The new $11 million in assistance available to city residents was provided through the $1.9 trillion American Rescue Plan Act signed in March. The federal government previously provided $14.4 million to the city and $7 million to El Paso County in rental and utilities assistance through the Coronavirus Aid Relief and Economic Security Act also known as the CARES act.
From January through May 3, about 3,200 El Paso County residents applied for assistance from state and federal funds, said Catherine Duarte, senior analyst with the city's Community Development Division. Residents have been requesting about $1 million in assistance a week, said Elizabeth Quevedo, director of community impact for the Pikes Peak United Way.
The additional rental assistance is flowing into the community as the housing affordability crisis seems to be worsening. Average rent through the third quarter of last year was right around $1,100 a month after going up 3% compared to 2019, Posey said. While median wages have remained largely stagnant, increasing a quarter of a percent in 2020 compared to 2019, he said.
The new apartments opening in northeast Colorado Springs are renting for $1,500 to $1,600 a month and those in the downtown core are renting for $2,500 to $3,000 per month, he said.
"We don’t have enough houses at any price point here in Colorado Springs," he said.
Demand is driven, in part, by population growth that is increasing at about 2% per year or about 5,000 to 7,000 new residents, he said.
The city is working to meet Mayor John Suthers' goal of encouraging the construction or preservation of 1,000 new affordable homes per year and expects to hit it this year with 1,117 units, Posey said.
The Affordable Housing Collaborative called on the city to do more during Monday's meeting, including changing city zoning rules to allow for more density.
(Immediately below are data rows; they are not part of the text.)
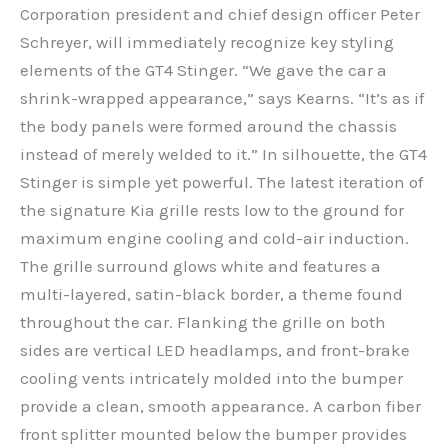
Corporation president and chief design officer Peter
Schreyer, will immediately recognize key styling
elements of the GT4 Stinger. “We gave the car a
shrink-wrapped appearance,” says Kearns. “It’s as if
the body panels were formed around the chassis
instead of merely welded to it.” In silhouette, the GT4
Stinger is simple yet powerful. The latest iteration of
the signature Kia grille rests low to the ground for
maximum engine cooling and cold-air induction.
The grille surround glows white and features a
multi-layered, satin-black border, a theme found
throughout the car. Flanking the grille on both
sides are vertical LED headlamps, and front-brake
cooling vents intricately molded into the bumper
provide a clean, smooth appearance. A carbon fiber
front splitter mounted below the bumper provides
The city is working on a full rewrite of its zoning code that could be finished in 2022.
More than 80% of the city's land is zoned for single-family housing and that is not sustainable if the city is going to meet the need for affordable housing, representatives with the group said.
"We just can’t go on with dedicating that percentage in our community to large single family housing," said BJ Scott, a community leader with the collaborative.
The collaborative representatives said they are working to educate the community to help spread an understanding about the need for more housing and reduce the not-in-my-backyard opposition to apartment projects, Randy Scott, a nonprofit consultant working with the collaborative.
Councilman Richard Skorman said he would like to see zoning changes move a little faster. He also suggested the city explore other solutions such as allowing tiny houses outside of trailer parks, reducing city and utility fees on projects and an affordable housing trust fund.
"The crisis seems to be accelerating daily," he said.
For those facing potential eviction, the Pikes Peak United Way will be offering help with rental applications by appointment starting next week, Quevedo said. The state can take two to six weeks to process applications, so if residents expect to need help in June they should apply now, she said.
The assistance through United Way will be available for several months, she said.
Residents can get help with six months of back rent and three months of current rent, she said. Residents can also reapply for up to 15 months of assistance in three month blocks, she said.
She expects that an "enormous" amount of residents could be left homeless without assistance, she said.
To make an appointment for application help call United Way at 211.
To apply online visit cdola.colorado.gov/rental-mortgage-assistance.